The following settings are available for the parallelism framework.

mode Parallelism:numThreads (default = 0; minimum = 0)
Number of threads to run in parallel. If set to 0, the number of threads will be estimated using std::thread::hardware_concurrency; if the program is unable to determine the number of threads this way, initialization will fail.

mvec Parallelism:seeds (default = {})
The seeds to use for each Pythia object. If empty, Random:seed will be used, incrementing the seed by 1 for each object. If non-empty, it must have a number of entries equal to Parallelism:numThreads.

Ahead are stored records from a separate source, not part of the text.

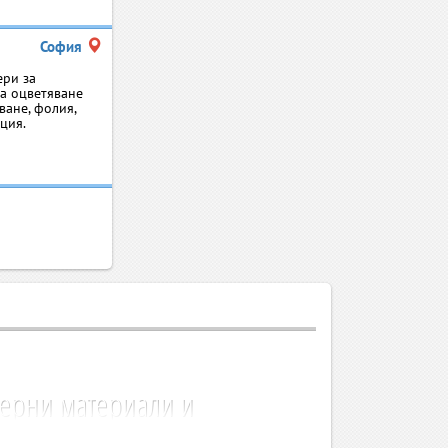
София
epи зa
за оцветяване
ване, фолия,
ция.
нерни материали и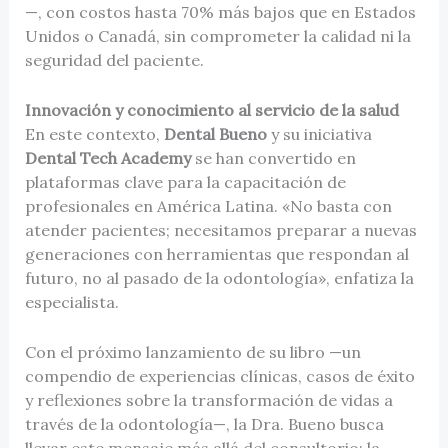
—, con costos hasta 70% más bajos que en Estados
Unidos o Canadá, sin comprometer la calidad ni la
seguridad del paciente.
Innovación y conocimiento al servicio de la salud
En este contexto,
Dental Bueno
y su iniciativa
Dental Tech Academy
se han convertido en
plataformas clave para la capacitación de
profesionales en América Latina. «No basta con
atender pacientes; necesitamos preparar a nuevas
generaciones con herramientas que respondan al
futuro, no al pasado de la odontología», enfatiza la
especialista.
Con el próximo lanzamiento de su libro —un
compendio de experiencias clínicas, casos de éxito
y reflexiones sobre la transformación de vidas a
través de la odontología—, la Dra. Bueno busca
llevar este mensaje más allá del consultorio: la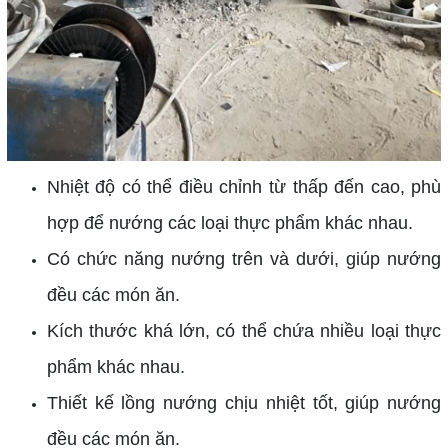
Nhiệt độ có thể điều chỉnh từ thấp đến cao, phù
hợp để nướng các loại thực phẩm khác nhau.
Có chức năng nướng trên và dưới, giúp nướng
đều các món ăn.
Kích thước khá lớn, có thể chứa nhiều loại thực
phẩm khác nhau.
Thiết kế lồng nướng chịu nhiệt tốt, giúp nướng
đều các món ăn.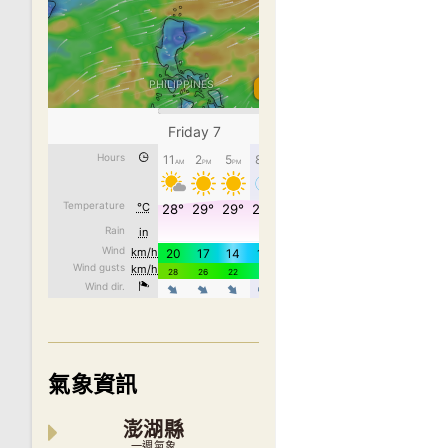
氣象資訊
澎湖縣
一週氣象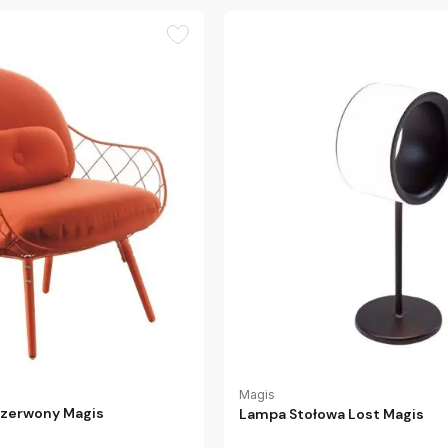
Magis
 Czerwony Magis
Lampa Stołowa Lost Magis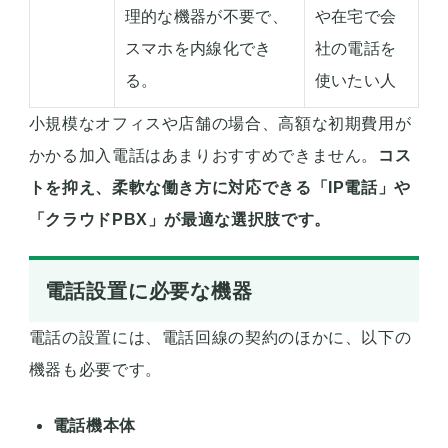
理的な機器が不要で、
や在宅で会
スマホを内線化でき
社の電話を
る。
使いたい人
小規模なオフィスや店舗の場合、高額な初期費用が
かかる加入電話はあまりおすすめできません。
コス
トを抑え、柔軟な働き方に対応できる「IP電話」や
「クラウドPBX」が最適な選択肢です。
電話設置に必要な機器
電話の設置には、電話回線の契約のほかに、以下の
機器も必要です。
電話機本体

flag Parallelism:processAsync (default = off)
By default, PythiaParallel::run will generate events in parallel, which are then processed serially. The advantage of this serial kind of processing is that it prevents race conditions, which can occur for example if two threads are trying to simultaneously write to the same histogram. Normally, event generation is far more time-consuming than analysis, and the time loss from processing in serial is completely negligible. However, there are situations where the analysis takes a non-negligible amount of time compared to event generation. In such scenarios, the user may enable parallel processing of the analysis by setting Parallelism:processAsync = on. In this case, the user is responsible for preventing race conditions, possibly by using mutex and lock_guard objects. An example of how this can be done is shown in main163.cc.

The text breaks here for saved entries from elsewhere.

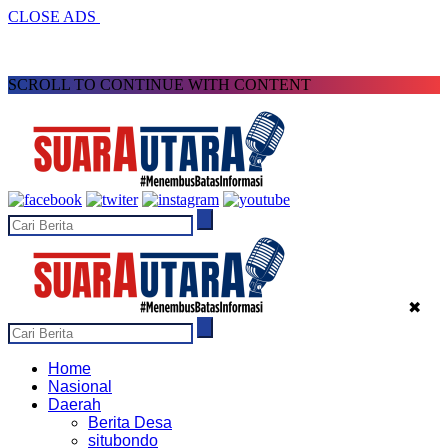
CLOSE ADS
SCROLL TO CONTINUE WITH CONTENT
✖
Home
Nasional
Daerah
Berita Desa
situbondo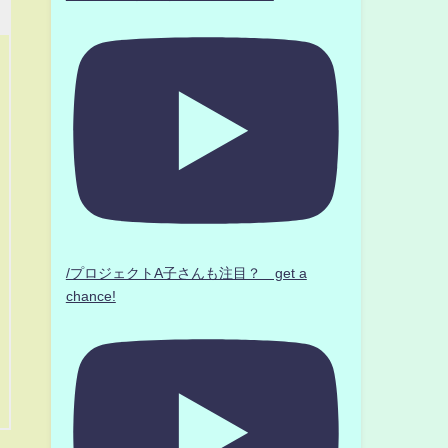
/プロジェクトA子さんも注目？ get a
chance!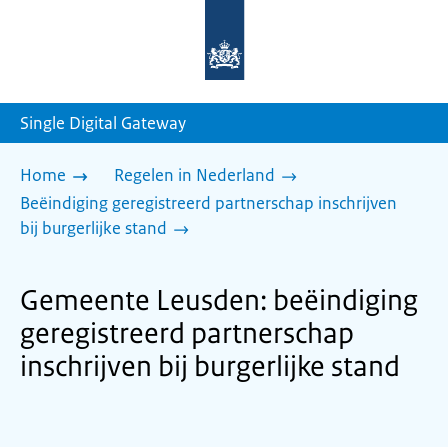
Naar
de
homepage
van
sdg.rijksoverheid.nl
Single Digital Gateway
Home
Regelen in Nederland
Beëindiging geregistreerd partnerschap inschrijven
bij burgerlijke stand
Gemeente Leusden: beëindiging
geregistreerd partnerschap
inschrijven bij burgerlijke stand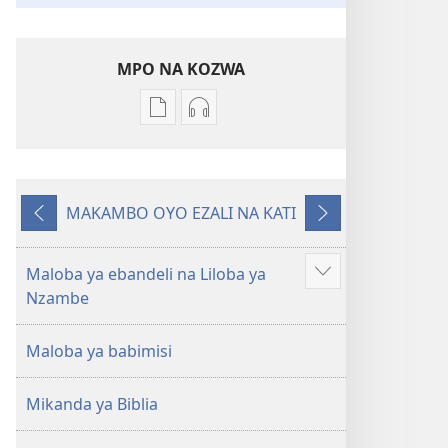
MPO NA KOZWA
Ndenge
Ndenge
ya
ya
kozwa
kozwa
mikanda
biloko
MAKAMBO OYO EZALI NA KATI
Biblia
ya
Oyo
Oyo
—
koyoka
eleki
elandi
Libongoli
Biblia
Maloba ya ebandeli na Liloba ya
Show
ya
—
Nzambe
more
Mokili
Libongoli
ya
ya
Maloba ya babimisi
Sika
Mokili
(Ebongisami
ya
Mikanda ya Biblia
na
Sika
2023)
(Ebongisami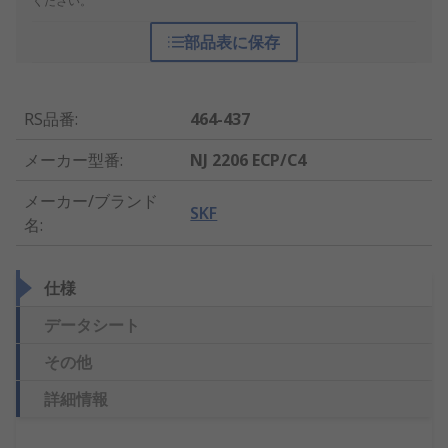
ください。
部品表に保存
RS品番
:
464-437
メーカー型番
:
NJ 2206 ECP/C4
メーカー/ブランド
SKF
名
:
仕様
データシート
その他
詳細情報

flag Parallelism:doNext (default = on)
By default, PythiaParallel generates events, then passes the Pythia object to the callback function. If this flag is turned off, the event is not automatically generated before calling the callback, so that the user is responsible for calling Pythia::next. This can be useful for example if you want to change the energy on an event-by-event basis, or otherwise want to do checks at the beginning of the event loop before performing the actual generation. If this flag is off, you must also set Parallelism:processAsync = on. If it is off,

mode Parallelism:index (default = -1)
When a Pythia instance is passed to the callback function in PythiaParallel::run, this setting will contain an index that is unique to each instance, starting at 0 for the first instance. This index is particularly useful if Parallelism:processAsync = on. For example if each instance writes to different histograms, this index can be used to specify which histogram to write to. Note that the user should not write to this setting directly.

flag Parallelism:balanceLoad (default = on)
By default, the event generation is divided evenly between the Pythia instances. This way, each instance will generate the same number of events each run with their respective seeds, so that the final statistics will be exactly the same between runs (except events might be processed in a different order). By turning this flag off, instead each Pythia instance will generate events until the desired number has been generated. Thus, different runs might result in slightly different statistics, even with the exact same input settings. The advantage of this is that it can be significantly more efficient if the event generation time can vary significantly (e.g. as it does in central vs. peripheral heavy ion collisions).